The only way you don’t is if:

  • You give up. In which case, you clearly didn’t want to be an artist after all.
  • You die. But you died “an aspiring artist”.

Now get scribbling!


You might think this algorithm wouldn’t work, it does.
Or that’s not how real artists work.
Are you sure about that?

Because artists do have processes with names like:

  • Iterative refinement
  • Taste-based progression
  • Critical eye training

Which all sound a lot like the A.R.T.I.S.T. method but with a better/worse name (depending on whether you are me).

The difference between someone like me and a career artist is that:

  • They might not realise the process that they follow
  • They have been through this process thousands of times
  • Over time they will have developed knowledge of things that will and won’t work AKA intuition, so they need fewer loops

But they’re still iterating.

Over time, your work catches up to your taste—
not because your taste got worse,
but because your skill got better.


This algorithm doesn’t just apply to art.
It works for photography. Writing. Fridge magnets.

Because in the end, becoming an artist isn’t about talent or titles.
It’s about having the courage to answer the question, “Do I like this?” honestly.
And the persistence to keep going until the answer becomes yes.
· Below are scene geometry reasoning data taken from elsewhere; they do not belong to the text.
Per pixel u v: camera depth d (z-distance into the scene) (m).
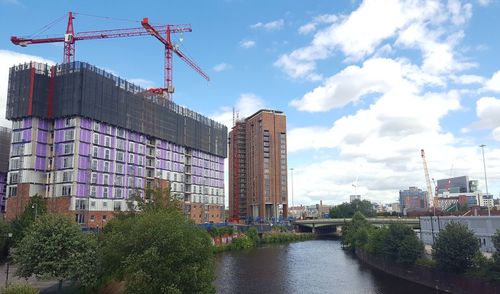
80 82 127.12
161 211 51.50
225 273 95.31
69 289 54.06
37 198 99.94
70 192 122.81
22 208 120.88
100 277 51.25
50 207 121.19
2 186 150.75
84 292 52.38
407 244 85.75
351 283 83.44
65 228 49.41
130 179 144.50
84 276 47.84
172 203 70.38
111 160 137.12
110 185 135.62
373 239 106.88
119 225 55.78
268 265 109.25
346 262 115.88
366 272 97.31
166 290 40.19
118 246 46.06
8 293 34.72
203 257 46.88
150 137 159.88
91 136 130.12
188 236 45.72
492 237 63.59
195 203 187.88
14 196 123.69
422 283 80.12
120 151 141.62
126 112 144.25
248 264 111.12
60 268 46.81
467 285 66.38
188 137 184.00
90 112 128.75
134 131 148.50
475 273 65.50
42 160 127.12
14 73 129.25
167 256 41.88
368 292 74.62
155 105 161.50
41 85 128.00
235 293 73.88
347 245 155.38
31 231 49.25
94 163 130.25
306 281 85.75
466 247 69.12
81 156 126.00
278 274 94.44
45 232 48.62
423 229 113.31
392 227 93.50
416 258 84.50
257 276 91.62
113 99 138.75
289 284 82.50
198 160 194.00
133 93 149.00
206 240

Every time I open my fridge, I see the pattern.
It still makes me smile.
It doesn’t feel like I made it — more like it appeared out of nowhere.
And it just… looks right.

Artistry can be engineered.
If you don’t believe me, come look at my fridge.


A fridge covered in an intricate Penrose tiling pattern made from interlocking 3D-printed magnets in orange, black, and beige. The tiling forms a mesmerizing, non-repeating pattern—except for the bottom corner, where a few pieces remain unfinished, hinting at the obsessive journey behind it.
Half art, half engineering, all fridge.